Nous nous demanderons donc dans une future thèse pourquoi les mères seules sont surreprésentées dans ces emplois mais également comment elles vivent cette situation de pauvreté laborieuse. Notre objectif sera d’analyser les dispositifs de mise en emploi que sous‐tendent les politiques publiques qui subventionnent l’emploi non qualifié et le rapport au travail de ces mères dans ces emplois.

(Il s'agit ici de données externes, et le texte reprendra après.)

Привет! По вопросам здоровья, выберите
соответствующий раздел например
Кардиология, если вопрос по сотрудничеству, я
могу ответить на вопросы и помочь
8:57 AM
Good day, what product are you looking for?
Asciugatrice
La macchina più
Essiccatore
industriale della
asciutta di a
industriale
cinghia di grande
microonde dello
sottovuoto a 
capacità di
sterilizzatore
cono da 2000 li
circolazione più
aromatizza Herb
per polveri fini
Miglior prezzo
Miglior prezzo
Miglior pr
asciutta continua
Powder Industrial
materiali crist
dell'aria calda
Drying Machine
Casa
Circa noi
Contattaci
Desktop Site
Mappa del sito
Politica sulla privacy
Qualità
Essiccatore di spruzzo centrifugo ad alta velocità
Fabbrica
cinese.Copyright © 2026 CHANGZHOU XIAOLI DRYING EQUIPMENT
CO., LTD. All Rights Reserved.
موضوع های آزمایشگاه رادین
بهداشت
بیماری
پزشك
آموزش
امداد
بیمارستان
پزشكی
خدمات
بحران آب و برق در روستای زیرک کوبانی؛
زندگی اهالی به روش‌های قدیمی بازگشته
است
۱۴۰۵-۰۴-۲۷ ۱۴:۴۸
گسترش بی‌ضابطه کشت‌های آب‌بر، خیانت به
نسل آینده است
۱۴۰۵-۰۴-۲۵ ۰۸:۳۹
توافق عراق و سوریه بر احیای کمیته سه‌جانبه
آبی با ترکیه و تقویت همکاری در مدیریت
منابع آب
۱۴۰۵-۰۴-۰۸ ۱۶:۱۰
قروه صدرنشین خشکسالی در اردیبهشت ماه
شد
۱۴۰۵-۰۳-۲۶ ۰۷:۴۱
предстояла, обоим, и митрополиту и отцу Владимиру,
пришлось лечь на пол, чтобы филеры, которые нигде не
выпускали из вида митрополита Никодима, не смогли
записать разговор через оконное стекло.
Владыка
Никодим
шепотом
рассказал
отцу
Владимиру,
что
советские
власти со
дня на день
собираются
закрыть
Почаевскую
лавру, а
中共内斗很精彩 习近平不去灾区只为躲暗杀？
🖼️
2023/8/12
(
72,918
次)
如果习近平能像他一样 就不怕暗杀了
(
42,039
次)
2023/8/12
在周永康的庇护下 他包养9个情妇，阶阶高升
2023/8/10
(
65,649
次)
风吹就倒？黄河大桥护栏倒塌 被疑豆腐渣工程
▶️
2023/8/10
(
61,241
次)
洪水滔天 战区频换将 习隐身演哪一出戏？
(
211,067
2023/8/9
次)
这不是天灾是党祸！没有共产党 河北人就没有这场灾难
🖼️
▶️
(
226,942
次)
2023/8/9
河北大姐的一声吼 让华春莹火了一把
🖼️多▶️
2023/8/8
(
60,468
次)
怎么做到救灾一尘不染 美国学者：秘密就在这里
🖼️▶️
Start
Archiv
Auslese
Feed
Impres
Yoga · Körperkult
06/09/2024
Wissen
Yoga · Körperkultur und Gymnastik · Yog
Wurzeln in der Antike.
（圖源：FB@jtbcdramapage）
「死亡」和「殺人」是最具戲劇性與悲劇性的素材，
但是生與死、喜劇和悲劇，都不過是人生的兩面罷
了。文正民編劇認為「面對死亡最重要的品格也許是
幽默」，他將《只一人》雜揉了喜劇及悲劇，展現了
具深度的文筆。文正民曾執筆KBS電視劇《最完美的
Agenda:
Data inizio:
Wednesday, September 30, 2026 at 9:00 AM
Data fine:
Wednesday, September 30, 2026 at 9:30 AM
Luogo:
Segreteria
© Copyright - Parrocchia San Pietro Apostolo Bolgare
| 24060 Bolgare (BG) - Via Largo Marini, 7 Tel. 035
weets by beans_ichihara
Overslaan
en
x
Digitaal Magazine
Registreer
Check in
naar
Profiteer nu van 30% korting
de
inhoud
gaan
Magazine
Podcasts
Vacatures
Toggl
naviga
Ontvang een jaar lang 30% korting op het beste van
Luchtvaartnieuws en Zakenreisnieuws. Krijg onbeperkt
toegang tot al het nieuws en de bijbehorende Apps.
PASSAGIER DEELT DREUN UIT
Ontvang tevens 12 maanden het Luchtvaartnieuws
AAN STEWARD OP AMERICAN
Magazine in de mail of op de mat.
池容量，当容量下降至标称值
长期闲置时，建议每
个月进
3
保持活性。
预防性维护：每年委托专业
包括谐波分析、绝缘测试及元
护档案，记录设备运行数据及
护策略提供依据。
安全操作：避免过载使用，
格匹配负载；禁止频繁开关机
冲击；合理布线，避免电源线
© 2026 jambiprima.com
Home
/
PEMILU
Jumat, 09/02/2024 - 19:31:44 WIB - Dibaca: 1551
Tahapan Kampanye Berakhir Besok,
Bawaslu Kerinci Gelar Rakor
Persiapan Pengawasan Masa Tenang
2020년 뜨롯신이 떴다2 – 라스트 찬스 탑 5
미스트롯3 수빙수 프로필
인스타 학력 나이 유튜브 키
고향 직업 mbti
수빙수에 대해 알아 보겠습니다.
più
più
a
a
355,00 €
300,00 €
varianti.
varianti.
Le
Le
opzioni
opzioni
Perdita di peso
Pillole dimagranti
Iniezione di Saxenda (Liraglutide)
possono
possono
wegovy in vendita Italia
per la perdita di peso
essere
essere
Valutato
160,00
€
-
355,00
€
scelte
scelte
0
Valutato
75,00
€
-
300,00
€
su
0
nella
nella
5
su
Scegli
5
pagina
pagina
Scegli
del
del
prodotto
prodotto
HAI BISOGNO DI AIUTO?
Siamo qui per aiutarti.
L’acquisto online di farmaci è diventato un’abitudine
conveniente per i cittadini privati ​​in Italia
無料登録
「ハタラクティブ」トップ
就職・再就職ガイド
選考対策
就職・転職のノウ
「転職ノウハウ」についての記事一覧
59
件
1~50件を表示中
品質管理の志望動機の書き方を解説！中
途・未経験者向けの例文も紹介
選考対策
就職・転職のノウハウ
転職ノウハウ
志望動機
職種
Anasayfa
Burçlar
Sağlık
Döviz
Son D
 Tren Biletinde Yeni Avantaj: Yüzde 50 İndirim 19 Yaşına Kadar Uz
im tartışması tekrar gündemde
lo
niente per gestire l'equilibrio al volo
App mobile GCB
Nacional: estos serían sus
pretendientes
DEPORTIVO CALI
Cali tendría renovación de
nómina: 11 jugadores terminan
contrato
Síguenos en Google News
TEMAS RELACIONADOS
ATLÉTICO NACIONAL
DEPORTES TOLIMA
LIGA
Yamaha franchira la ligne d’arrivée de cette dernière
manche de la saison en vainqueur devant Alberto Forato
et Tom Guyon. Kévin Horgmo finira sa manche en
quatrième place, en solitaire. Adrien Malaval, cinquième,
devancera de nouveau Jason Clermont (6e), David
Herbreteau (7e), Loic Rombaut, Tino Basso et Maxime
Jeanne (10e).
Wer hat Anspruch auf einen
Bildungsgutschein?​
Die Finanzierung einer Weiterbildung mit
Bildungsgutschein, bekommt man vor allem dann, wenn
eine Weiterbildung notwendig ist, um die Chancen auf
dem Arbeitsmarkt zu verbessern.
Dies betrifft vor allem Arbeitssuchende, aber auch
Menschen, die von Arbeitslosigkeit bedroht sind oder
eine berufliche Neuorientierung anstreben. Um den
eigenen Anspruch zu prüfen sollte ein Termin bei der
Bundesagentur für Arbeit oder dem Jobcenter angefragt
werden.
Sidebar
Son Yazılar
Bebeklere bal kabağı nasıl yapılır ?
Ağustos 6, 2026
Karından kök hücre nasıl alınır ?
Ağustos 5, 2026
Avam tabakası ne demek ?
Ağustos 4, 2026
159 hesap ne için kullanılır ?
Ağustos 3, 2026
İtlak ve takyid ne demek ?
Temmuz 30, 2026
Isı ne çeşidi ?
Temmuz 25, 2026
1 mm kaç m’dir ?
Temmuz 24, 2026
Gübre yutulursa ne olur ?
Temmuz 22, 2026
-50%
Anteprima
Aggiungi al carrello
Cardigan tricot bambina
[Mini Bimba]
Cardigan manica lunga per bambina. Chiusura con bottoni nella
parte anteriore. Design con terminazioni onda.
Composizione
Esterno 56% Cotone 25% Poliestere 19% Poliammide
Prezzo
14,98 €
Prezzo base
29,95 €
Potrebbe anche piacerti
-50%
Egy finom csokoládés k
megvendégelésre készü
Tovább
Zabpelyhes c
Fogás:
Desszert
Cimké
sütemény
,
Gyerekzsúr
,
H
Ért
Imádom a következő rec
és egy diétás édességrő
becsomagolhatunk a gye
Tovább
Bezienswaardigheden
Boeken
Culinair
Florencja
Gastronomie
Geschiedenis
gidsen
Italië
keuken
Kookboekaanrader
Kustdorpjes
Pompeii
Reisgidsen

56 Et la rupture conjugale renforce les difficultés qu’elles rencontrent sur le marché du travail parce qu’elles se sont
Nous essaierons dans un premier temps de caractériser la situation spécifique des mères seules travailleuses pauvres. Nous aborderons notamment la pauvreté des mères seules à partir de budgets de référence et du concept de living wage présenté dans le chapitre 2 de ce mémoire. Nous ferons l’hypothèse que ni l’emploi ni le salaire ne permettent de sortir totalement ces femmes de la pauvreté, hypothèse qui a pu être consolidée grâce à ce mémoire et à la définition et au cadrage de la population des travailleurs pauvres. Ensuite, avant de nous intéresser à leur rapport au travail et aux emplois qu’elles occupent, nous ferons l’hypothèse, explorée également ici, que l’orientation des mères seules vers les emplois non qualifiés du secteur tertiaire n’est pas toujours un choix de leur part et qu’elles peuvent y être orientées par les intermédiaires du marché du travail (professionnels de l’insertion comme les référents Pôle Emploi et RSA, les associations et les missions locales) mais aussi à travers les critères de recrutement des employeurs.